Fragment webpagina —
────────────────────

Samen met Benjamin, Henning en gids Daniel op weg gegaan met een smalle boot. Wonderbaarlijk hoe je blijft drijven en in evenwicht op deze bruingekleurde rivier vol stroomversnellingen, die op sommige plekken een waarachtig gevaarlijke zee lijkt en waar flinke boomstammen in ronddrijven. Het doel van deze tweedaagse was het bezoeken van andere lokale bevolkingsgroepen naast de Inban, die ik al had ontmoet. Uiteindelijk hebben we drie verschillende Kayan-huizen bezocht, waar we iedere keer bijzonder hartelijk werden ontvangen (waarschijnlijk ook omdat Daniel iedere keer heel veel geld aan ze gaf, eigenlijk ons geld) met veel rijstwijn, lokale danspartijen en live music en een gezellig praatje (waarom ben je niet getrouwd als je 34 bent, waarom heb je geen kinderen als je 34 bent, waarom heb je geen vriend als je 34 bent, enz.). Door het hoge alcoholpercentage voelde de matras ineens veel comfortabeler dan een aantal uren daarvoor bij aankomst (ongeveer 1 cm dik en dat op een houten vloer) en was het opstaan des te moeilijker de volgende morgen. Maar er was geen tijd om daar over na te denken, want de kinderen stonden al klaar om mij mee te nemen naar hun school. Die waren niet vergeten dat ik de avond tevoren had verteld dat ik een lerares ben, die heel graag de volgende dag met hun mee wilde gaan om te zien hoe de school, de klas, de leermiddelen en de meester eruit ziet. Amper een paar rijstkorrels naar binnengewerkt met een minikippenbout van een paar dagen geleden, werd ik meegesjord naar de school aan het eind van het dorp.

────────────────────

Aangeleverde gegevens —
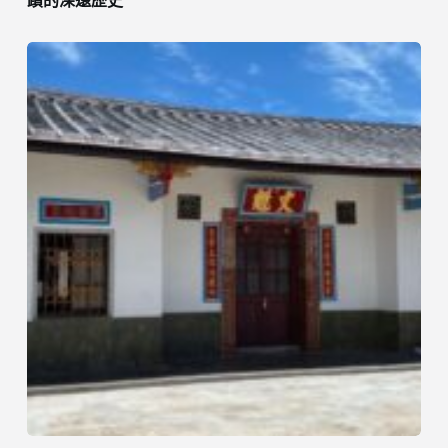
蹟的深遠歷史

────────────────────

Opdracht —
Ga verder met het reisverslag over de boottocht naar de Kayan-huizen, vanaf de plek waar het ophoudt. De gegevens staan helemaal los van het reisverslag.

Uitwerking —
Daar stond de halve school op mij te wachten om mij te kunnen aanraken en de meesters probeerden met luide stem het zooitje weer in het gareel te krijgen. Belovend dat ik in iedere klas zou langskomen hielp, dus heb ik 8 keer m.b.v. tekst op het bord uitgelegd wie ik ben, hoe groot mijn familie is, waar ik woon in NL, wat ik doe in NL, waar NL ligt, wat bijzonderheden over NL en mijn reden van verblijf in Maleisië. Na 8 keer door een klas kinderen te zijn toegezongen als dank voor min bezoek, mocht ik een Engelse les voor de oudere klassen (12, 13, 14 jaar) bijwonen en daarna was het onmogelijk om nog rond te wandelen in en om de school vanwege de kleine broertjes en zusjes, die mij het onmogelijk maakten om te lopen door flink aan mijn armen en benen te hangen of zelfs te knijpen om te zien of blanke armen en benen wel echt zijn. Gelukkig kwamen Benjamin en Henning mij te hulp en konden we na een flinke mok koffie (inclusief spinrag, want de kopjes waren al heel lang niet gebruikt) weer in de boot om wat vis te kopen voor ons diner eenmaal terug in Belaga. Zoals al geschreven stond John ons op te wachten, maar bleef het gelukkig bij kijken en rustig nalopen en wat Maleisisch gemompel in de richting van Daniel. Na een supermaaltijd en wat gitaarmuziek van de Duitse heren, prima geslapen en uitgerust voor een nieuw avontuur: de FourWheelDrive-rit naar Bintulu.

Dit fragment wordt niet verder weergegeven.